So in the final part of Chasing Shadows, we see a very interesting moment regarding Rayla's moral framework and understanding. Generally we discuss that in terms of, y'know, assassinating people, since that's the major factor of what's going on with her—she believes she is supposed to be able to kill people, and it is a failure on her part to not do so.
But in Chasing Shadows, we have something we see pretty rarely: her interacting with dark magic and the way her views on it (and humanity as a result) are shaped... and how, in some ways, they haven't changed from s1.
Rayla spares Marcos because she—against her training—sees him as a person, and a person who hasn't done her any harm. Later, she sees the inside of Viren's dark magic workshop and is horrified by the shelves of ingredients, and declares that there is "nothing in humans worth sparing." So early on, she's essentially equating humanity and dark magic, and then has this cognitive dissonance where she swings back and forth between seeing humans as sympathetic or as monstrous.

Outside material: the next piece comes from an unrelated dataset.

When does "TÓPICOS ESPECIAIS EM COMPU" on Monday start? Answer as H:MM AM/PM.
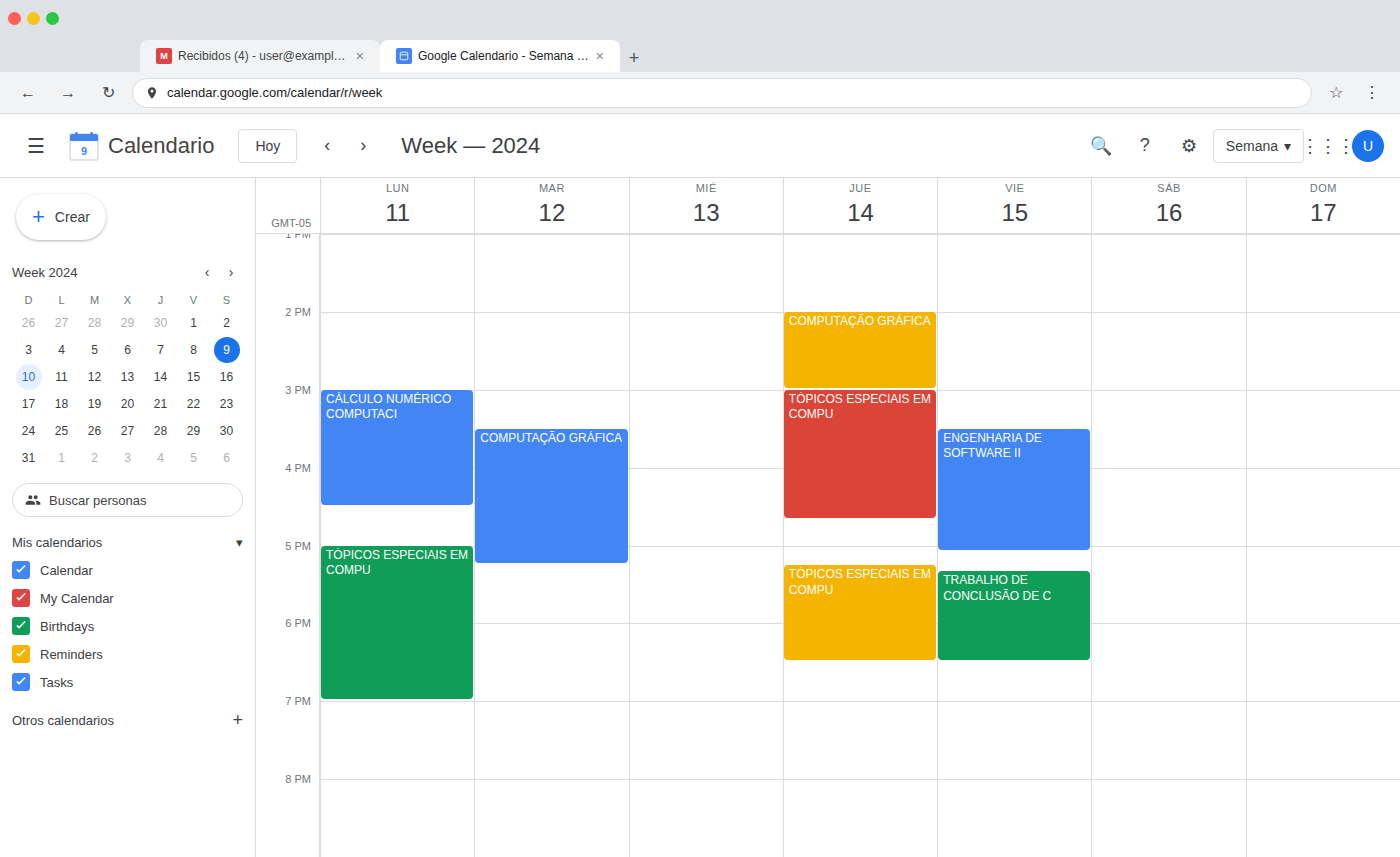
5:00 PM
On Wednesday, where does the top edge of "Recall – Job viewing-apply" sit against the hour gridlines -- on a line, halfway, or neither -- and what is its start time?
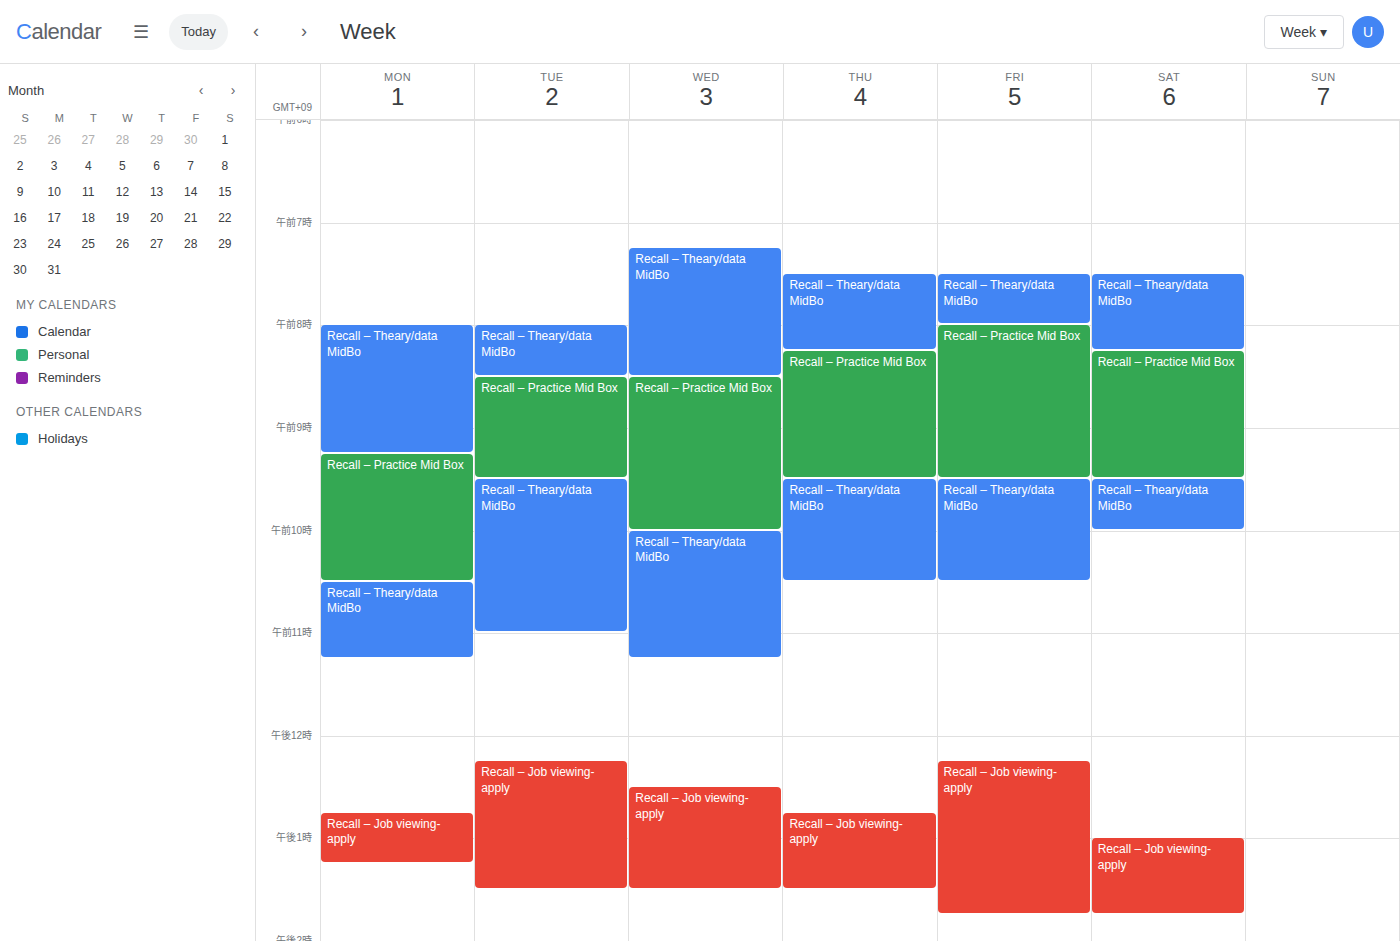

When she does settle on sympathetic, it's to the point that she offers to go with Callum to confront her entire squad (immediately after Runaan refused to listen to her) and potentially fight for Harrow's life. Even though, sure, the egg is still alive... but Harrow did still kill Avizandum.
Basically, Rayla has this ongoing conflict between her own nuanced moral compass and a very black-and-white framework she has been trained to use, and really struggles to land anywhere other than an extreme. In Chasing Shadows, we see her have the same experience she had early on with Marcos, but with Tressal, a dark mage.
Now, Rayla's overall experience with dark magic is mostly Claudia using it to attack her and what she has been taught regarding its history and poaching of Xadian inhabitants for materials, so we can't respect a particularly nuanced view... but it's very interesting that what gives her pause in this situation is this:
“Blood coral,” spat the dark mage, tide frothing over his mouth. “For—” “For dark magic,” Rayla said. “For many things, elf!” he snarled, defiant. “To warm a cold hearth. To draw plague from poisoned water. To heal the sick and bleeding—”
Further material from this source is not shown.